Wednesday, April 6, 2011

Paccheri with tomato, parsley and garlic

Paccheri are hollow pasta tubes that look like rigatoni or tortiglioni, but with a difference: the paccheri tubes flatten once they are cooked. Usually the have very rich sauces, but I am one for
'less is more' these days, and so here I just warmed up a ready made Italian tomato passata (a good one).

Once the passata was hot I added some salt, extra virgin olive oil and finely chopped Italian parsley with garlic. These days I am chopping a lot of parsley and garlic together, it improves many dishes! Also, I like the idea of having a cooked sauce but with raw herbs and garlic in it: the taste changes completely.
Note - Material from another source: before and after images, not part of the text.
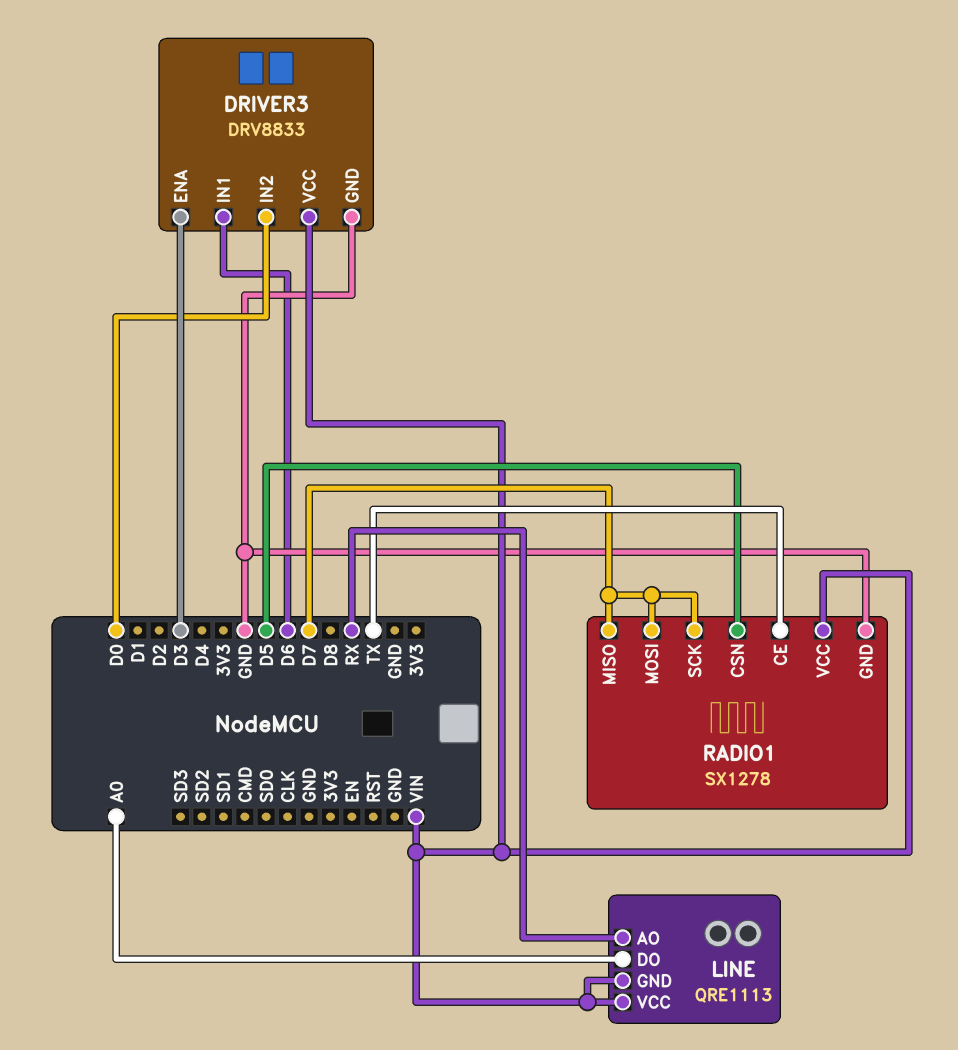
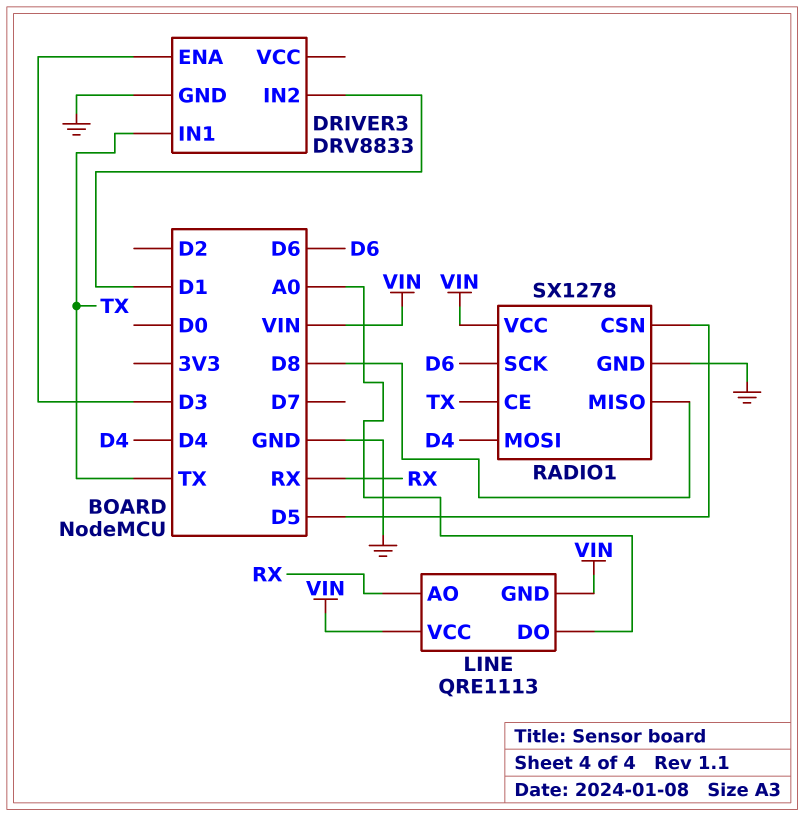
DRIVER3 pin IN1: D6 -> TX
DRIVER3 pin IN2: D0 -> D1
DRIVER3 pin VCC: VIN -> none
RADIO1 pin MISO: D7 -> D8
RADIO1 pin MOSI: D7 -> D4
RADIO1 pin SCK: D7 -> D6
Simple but really effective!!!

Photos and Recipes by Alessandra Zecchini ©

Sunday, April 3, 2011

Nam Prik Thai dip

This is my adaptation of the Thai dip Nam Prik, (there are many versions, this one is more like the ones from the North of the country). I like this version because the ingredients are easy to find in most countries, but the taste is really 100% Asian!

nam prik

1 or 2 fresh green chilies,
1 or 2 fresh red chilies,
1 eggplant (possibly white, but I tend to use the purple ones which are easier to find)
2 garlic cloves (peeled),
1 shallot (peeled) ,
1 or 2 tomatoes,
2 tbsp lemon juice,
2 tbsp light soy sauce,
half tsp salt
(In Thailand they also put in a littles sugar, but I don't)

Wrap the chilies, eggplant (cut into four) garlic shallot and tomatoes in a sheet of tin foil. Seal well and bake at 175°C for 30 minutes. Remove the content and place:

1) in a large mortar, and start pounding with the pestle adding the lemon juice, soy sauce and salt. this way you will get a a chuncky sauce with lots of skins but lovely and spicy.
2) in a blender, for a smoother texture.

Now, in the original recipe they don't remove the skins from the vegetables, but I do, and also I add less chilies (max 2). If you like to add sugar the dose is 1 tsp.

The colour is not great (brown), but the taste is truly addictive! Serve as a dip for raw vegetables sticks or to accompany rice and other Thai dishes.